Active learning — When labeling data is expensive, which examples should you label next? The Bayesian answer: the ones the model is most uncertain about. This is Bayesian decision theory — choose actions that maximize expected information gain.

Safety and alignment — Knowing when a model is uncertain is critical for AI safety. If a model can say “I don’t know,” it can defer to humans instead of confidently hallucinating.

The big picture

Frequentist ML Bayesian ML
What you get Point estimates Distributions
Uncertainty Requires extra work (bootstrapping, etc.) Built in — it’s the posterior
Overfitting Regularization as ad-hoc fix Prior as principled regularization
Model selection Cross-validation Marginal likelihood (automatic Occam’s razor)
Computation Fast (SGD) Slower (MCMC/VI)

Production ML is mostly frequentist — it’s faster, and when you have billions of data points, the prior doesn’t matter much anyway. But the frontier — safety, calibration, small-data problems, uncertainty-aware systems — is increasingly Bayesian.

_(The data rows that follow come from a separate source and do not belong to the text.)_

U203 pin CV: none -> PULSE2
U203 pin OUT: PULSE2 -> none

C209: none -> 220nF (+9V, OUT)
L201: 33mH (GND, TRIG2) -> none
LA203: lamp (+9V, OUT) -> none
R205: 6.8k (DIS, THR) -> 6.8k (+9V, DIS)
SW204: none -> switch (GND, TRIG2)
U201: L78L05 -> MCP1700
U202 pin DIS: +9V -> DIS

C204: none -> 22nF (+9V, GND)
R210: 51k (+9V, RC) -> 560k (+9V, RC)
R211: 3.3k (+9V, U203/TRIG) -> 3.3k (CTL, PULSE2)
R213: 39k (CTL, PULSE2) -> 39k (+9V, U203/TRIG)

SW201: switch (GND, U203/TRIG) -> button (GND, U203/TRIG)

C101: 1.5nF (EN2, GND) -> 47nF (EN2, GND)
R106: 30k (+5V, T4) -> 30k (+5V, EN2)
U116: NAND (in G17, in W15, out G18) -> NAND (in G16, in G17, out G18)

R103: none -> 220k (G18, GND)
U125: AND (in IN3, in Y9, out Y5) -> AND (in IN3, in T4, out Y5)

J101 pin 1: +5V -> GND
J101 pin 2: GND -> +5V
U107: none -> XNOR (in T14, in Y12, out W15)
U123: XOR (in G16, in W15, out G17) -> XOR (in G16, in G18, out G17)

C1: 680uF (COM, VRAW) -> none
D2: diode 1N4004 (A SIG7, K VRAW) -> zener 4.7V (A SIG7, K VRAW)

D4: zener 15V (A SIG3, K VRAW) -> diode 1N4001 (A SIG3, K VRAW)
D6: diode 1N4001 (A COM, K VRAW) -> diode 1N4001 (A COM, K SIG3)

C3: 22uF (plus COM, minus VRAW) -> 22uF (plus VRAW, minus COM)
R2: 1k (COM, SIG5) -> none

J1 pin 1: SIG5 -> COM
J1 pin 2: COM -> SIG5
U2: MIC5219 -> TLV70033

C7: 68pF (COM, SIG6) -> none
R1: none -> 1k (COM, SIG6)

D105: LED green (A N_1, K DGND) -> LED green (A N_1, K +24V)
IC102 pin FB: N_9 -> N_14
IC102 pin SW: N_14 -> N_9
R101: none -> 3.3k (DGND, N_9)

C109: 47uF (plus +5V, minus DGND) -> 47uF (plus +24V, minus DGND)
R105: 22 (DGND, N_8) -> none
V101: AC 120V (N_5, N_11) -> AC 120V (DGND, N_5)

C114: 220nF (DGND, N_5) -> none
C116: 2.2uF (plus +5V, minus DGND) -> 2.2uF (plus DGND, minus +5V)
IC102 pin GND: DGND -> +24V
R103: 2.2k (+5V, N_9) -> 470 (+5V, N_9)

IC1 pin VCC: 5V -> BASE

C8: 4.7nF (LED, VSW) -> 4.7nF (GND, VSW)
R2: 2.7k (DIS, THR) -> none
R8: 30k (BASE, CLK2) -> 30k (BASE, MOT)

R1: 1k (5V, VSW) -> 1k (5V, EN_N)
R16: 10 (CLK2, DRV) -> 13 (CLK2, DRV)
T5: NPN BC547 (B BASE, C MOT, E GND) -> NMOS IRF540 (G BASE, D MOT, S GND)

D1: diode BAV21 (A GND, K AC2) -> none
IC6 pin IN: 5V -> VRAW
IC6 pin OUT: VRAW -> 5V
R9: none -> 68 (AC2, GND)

And the two are converging. Regularization is a prior. Dropout is approximate inference. SGD + noise is MCMC.

The bridge back to this site:

  • The coin-flip posterior you simulated? That’s a baby Gaussian process — updating beliefs about a parameter with data.
  • Shrinkage pulling group estimates toward the mean? That’s regularization pulling weights toward zero.
  • MCMC sampling from a posterior? That’s how Bayesian neural networks are trained.
  • MAP estimation choosing the posterior mode? That’s L2-regularized regression.

You already understand the ideas. ML just runs them at scale.